ACTION ITEM
Reproduce the material below only from the line with "Table 5. Sulphur" to the line with "Table 2. Items on knowledge and", both included, keeping each line exact and dropping the pictures.

EXERCISE DATA

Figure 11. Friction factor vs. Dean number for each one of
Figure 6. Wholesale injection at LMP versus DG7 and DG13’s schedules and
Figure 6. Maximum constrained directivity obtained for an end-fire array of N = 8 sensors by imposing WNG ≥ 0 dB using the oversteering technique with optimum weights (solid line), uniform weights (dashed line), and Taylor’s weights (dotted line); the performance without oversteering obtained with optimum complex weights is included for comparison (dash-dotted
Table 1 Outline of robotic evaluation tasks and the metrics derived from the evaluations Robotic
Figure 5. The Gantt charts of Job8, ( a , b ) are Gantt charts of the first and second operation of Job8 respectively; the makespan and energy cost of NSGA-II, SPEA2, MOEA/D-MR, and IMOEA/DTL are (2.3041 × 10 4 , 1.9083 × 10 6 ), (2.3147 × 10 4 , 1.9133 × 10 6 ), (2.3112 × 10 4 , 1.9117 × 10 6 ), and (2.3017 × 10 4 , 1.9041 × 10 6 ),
* * *
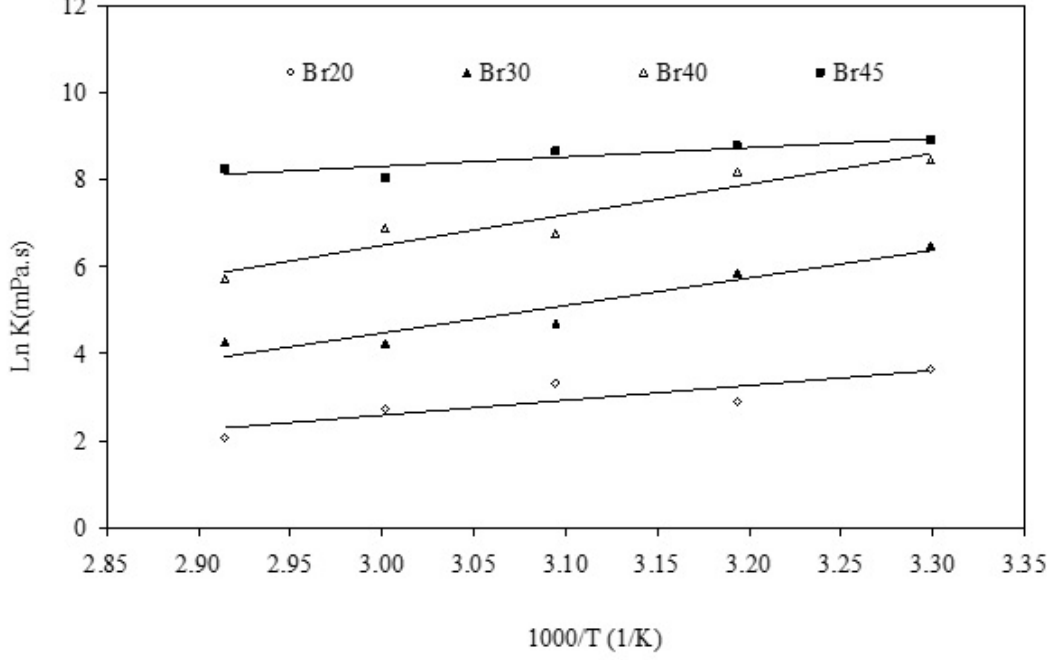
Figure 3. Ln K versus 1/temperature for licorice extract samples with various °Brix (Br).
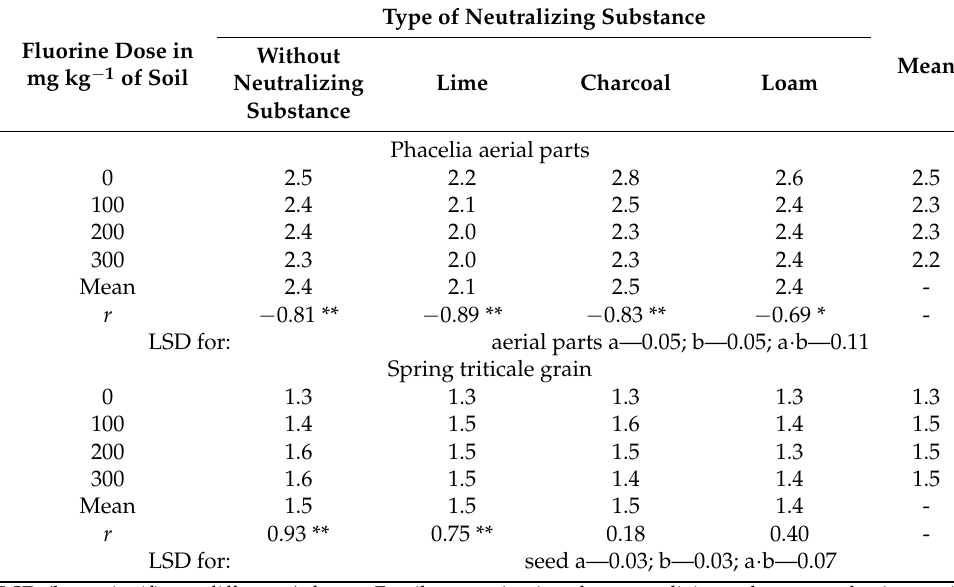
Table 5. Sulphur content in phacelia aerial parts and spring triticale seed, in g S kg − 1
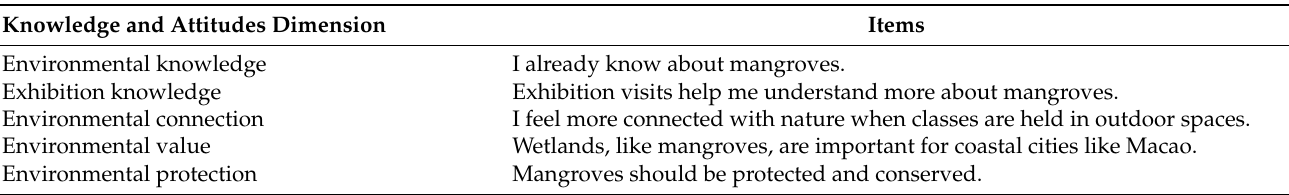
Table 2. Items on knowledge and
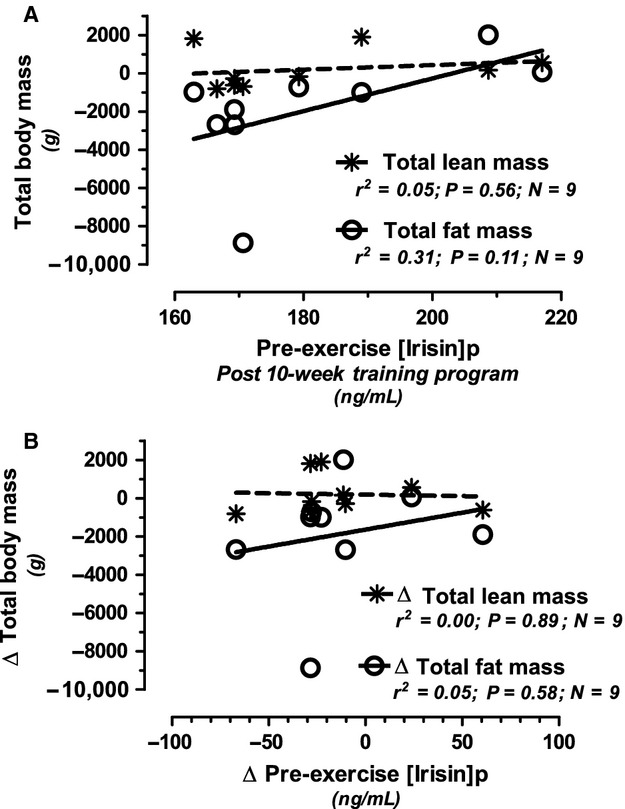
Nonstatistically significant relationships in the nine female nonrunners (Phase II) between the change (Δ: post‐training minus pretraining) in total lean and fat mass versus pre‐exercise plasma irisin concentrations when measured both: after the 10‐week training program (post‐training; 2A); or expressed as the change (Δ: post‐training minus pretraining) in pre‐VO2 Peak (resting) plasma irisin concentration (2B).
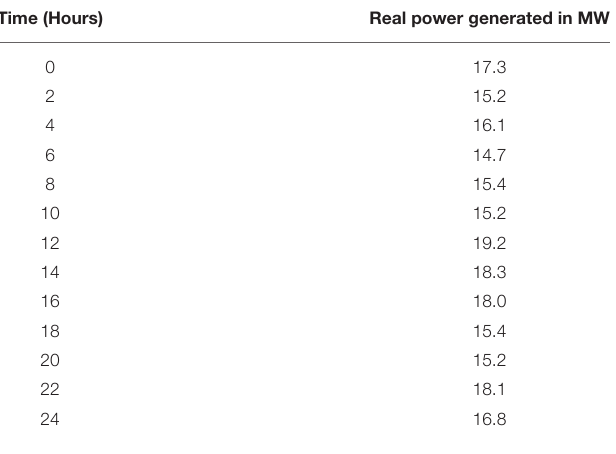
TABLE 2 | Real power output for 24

RESULT
Table 5. Sulphur content in phacelia aerial parts and spring triticale seed, in g S kg − 1
Table 2. Items on knowledge and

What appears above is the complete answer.